Детдомовцы – коллективисты, друг за друга, своих в обиду не дают, правду-матку говорят в глаза, но у них нет такого качества, как тактичность. Например, Макаренко на собраниях, бывало, ругали – за то, что он слишком добрый. Наказал на пять часов ареста, а через два часа выпустил. Говорили, что это неправильно.
– Да, иногда хочется сделать снисхождение. Да, это проявление доброты.
– Но Макаренко поблагодарил коммунаров: спасибо, что вы не разрешаете быть добрым в тех случаях, когда человек не заслужил снисхождения.
– Доброта Макаренко меня удивила в другом смысле. Сам Макаренко мог преподавать и черчение, и русский язык, и украинский и так далее. Но человек он был очень загруженный. И где-то на совещании он узнал, что один художник ищет работу. Он с ним познакомился и пригласил в коммуну. Это был как раз Виктор Николаевич Терский. Он закончил службу где-то в кавалерийской части. Художественную академию в Ленинграде не окончил, но рисовал и чертил прекрасно. Когда речь зашла о работе в коммуне, Терский сказал Макаренко: у него семья – жена и двое детей, квартиры нет. Макаренко сказал: приезжай. И уступил ему свою квартиру. А сам перешел в домик на окраине. И там жил с матерью и дочерью своего брата Виталия Олимпиадой. Он говорил: мне бы только было где переночевать, а остальное время отнимала коммуна. Такая у Макаренко доброта. А Терский у нас прекрасно работал, и мы его любили. В коммуне он преподавал черчение и рисование. И оформлял газету. И руководил художественным кружком, в котором и я занимался. <…>
Вот, смотрите, схема – о спорте. Рядом с коммуной была пограншкола. Они учились конной езде, рубке лозы, прыжкам на коне через препятствия. Нашлись коммунары, захотевшие стать пограничниками. И они к ним ходили – в секцию конного спорта. У нас были занятия на любой вкус. Акробатический кружок. Вышивальный. Литературный – Сергей Петрович Пушников руководил. А еще из театра оперы и балета имени Пушкина к нам ходил Александр Григорьевич Крамов, заслуженный артист. На вечерах в Громком клубе, после собрания, они часто выступали перед коммунарами.

## Ваша задача
Продолжите приведенные выше воспоминания о коммуне Макаренко, начав сразу после последнего предложения фрагмента.

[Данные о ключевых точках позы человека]

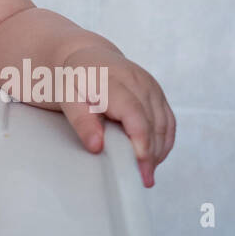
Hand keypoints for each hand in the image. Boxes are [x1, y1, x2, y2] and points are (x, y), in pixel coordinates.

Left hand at [56, 44, 174, 187]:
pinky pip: (168, 122)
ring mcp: (151, 87)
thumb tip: (97, 146)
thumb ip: (81, 122)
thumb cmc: (74, 79)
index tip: (141, 166)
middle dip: (151, 154)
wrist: (85, 56)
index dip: (141, 142)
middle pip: (153, 123)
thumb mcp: (66, 98)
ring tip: (146, 172)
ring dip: (158, 151)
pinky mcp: (157, 94)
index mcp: (113, 80)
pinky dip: (163, 142)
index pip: (135, 114)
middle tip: (143, 179)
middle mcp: (137, 81)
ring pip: (164, 124)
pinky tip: (153, 157)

## Результат выполнения
Было две группы – гимнастический кружок для мальчиков и физкультурный для девочек. Планетарный кружок. Члены этого кружка посещали планетарий, слушали там лекции, наблюдали в телескоп планеты. Хореографический, драматический… Руководили артисты театра Русской драмы. Джаз-оркестр, духовой оркестр. Джаз выделился из духового оркестра. А духовой оркестр всегда сопровождал нас на парадах, участвовал в праздниках. И что интересно – нельзя было из духового оркестра уйти. Об этом предупреждали всех, кто приходил в оркестр. Научился играть на инструменте – вот и играй. Не подведи. У нас в художественном кружке такого запрета не было – не хочешь ходить, не ходи. Ты не связан коллективом. Арктический кружок – посещали всего несколько человек, и они ездили в Ленинград и на пароходе изучали арктическую жизнь. И один или два коммунара путешествовали в Арктику. Всё это до моего приезда в коммуну. Хоровой кружок. Я к ним заглядывал – послушать. Сяду где-нибудь и слушаю.
Это схема – про хозяйство. Я, конечно, не знал, сколько надо денег на содержание маленьких – до тринадцати лет. Но мы и не думали возражать, что часть нашего заработка шла на их содержание. А другая часть – в фонд совета командиров. Мы знали, что, в конце концов, эти деньги – на нас же. Например, коммунарка выходит замуж, приданое ей – из фонда совета командиров. Или кого-то надо отправить в санаторий полечиться.
– Вы считали, что это – справедливо?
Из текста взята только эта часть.